About this exercise:
Pictures are not part of the copy. Set down exactly the lines from the one containing "root of tail: (1318, 296)" through the last line of the material below.

Material provided:
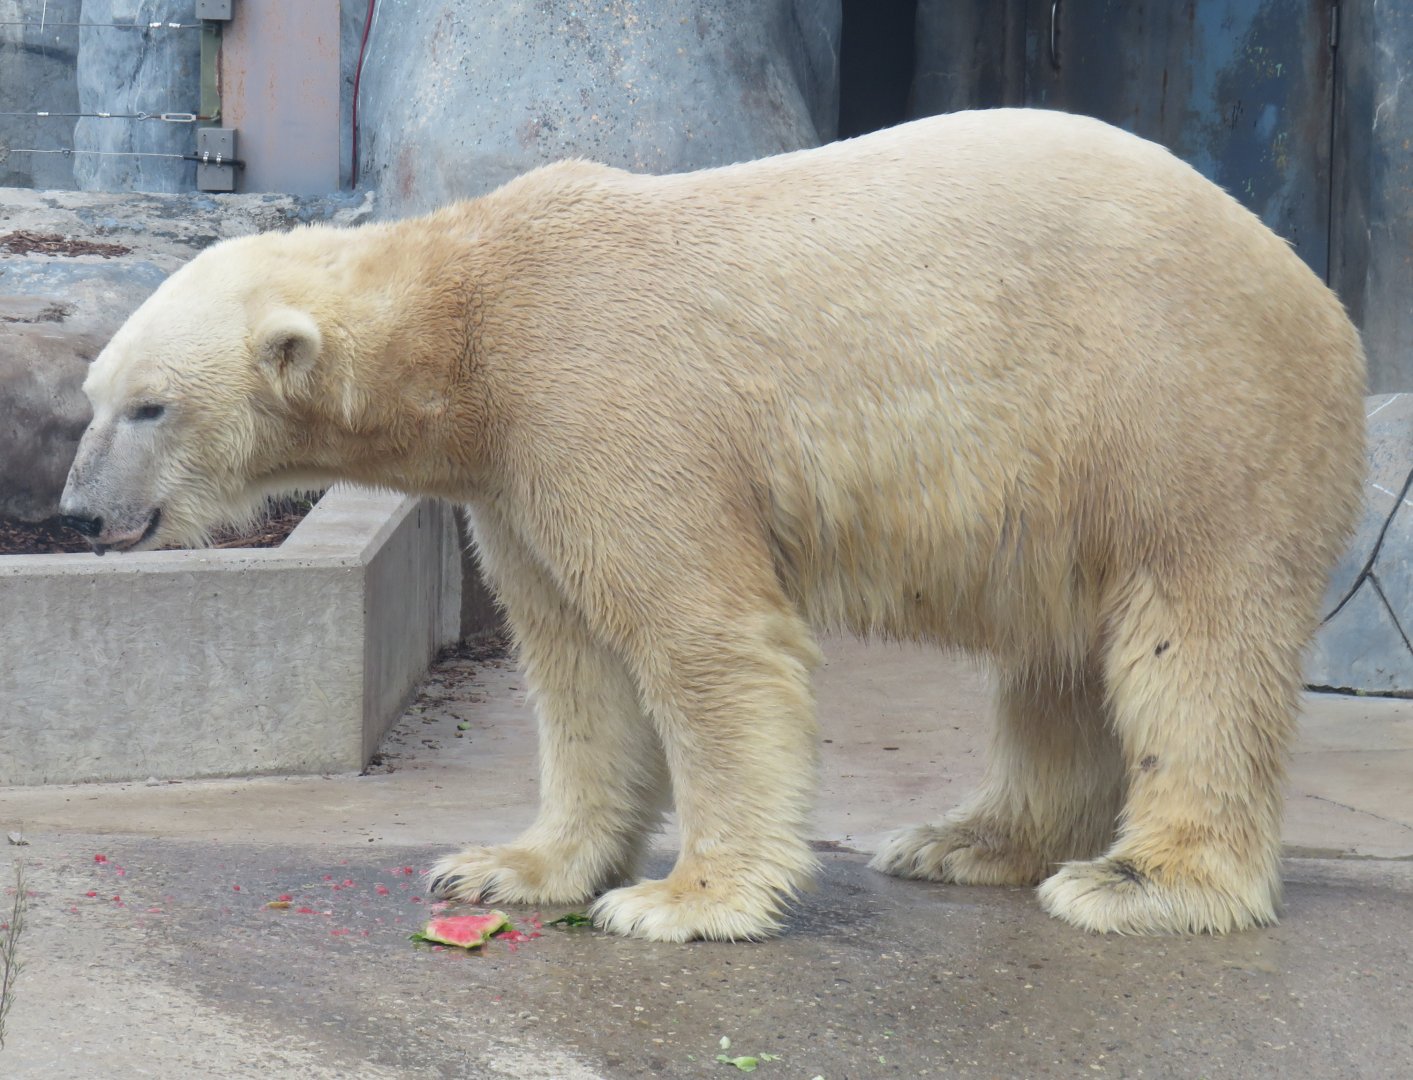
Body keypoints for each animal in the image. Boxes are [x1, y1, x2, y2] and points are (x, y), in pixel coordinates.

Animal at [60, 109, 1366, 943]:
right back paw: (964, 840)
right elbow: (575, 662)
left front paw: (683, 901)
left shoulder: (607, 399)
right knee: (1054, 661)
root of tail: (1318, 296)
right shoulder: (517, 475)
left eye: (150, 404)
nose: (78, 510)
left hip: (1178, 416)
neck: (474, 315)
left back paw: (1143, 883)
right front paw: (505, 865)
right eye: (89, 398)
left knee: (1192, 648)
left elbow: (704, 639)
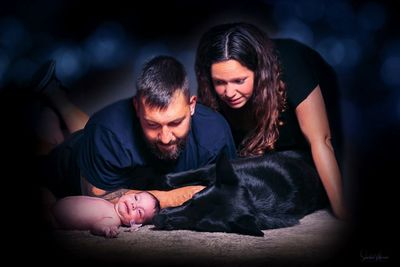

Output below:
root of tail: (1318, 296)
right shoulder: (517, 475)
left eye: (150, 404)
nose: (78, 510)
left hip: (1178, 416)
neck: (474, 315)
left back paw: (1143, 883)
right front paw: (505, 865)
right eye: (89, 398)
left knee: (1192, 648)
left elbow: (704, 639)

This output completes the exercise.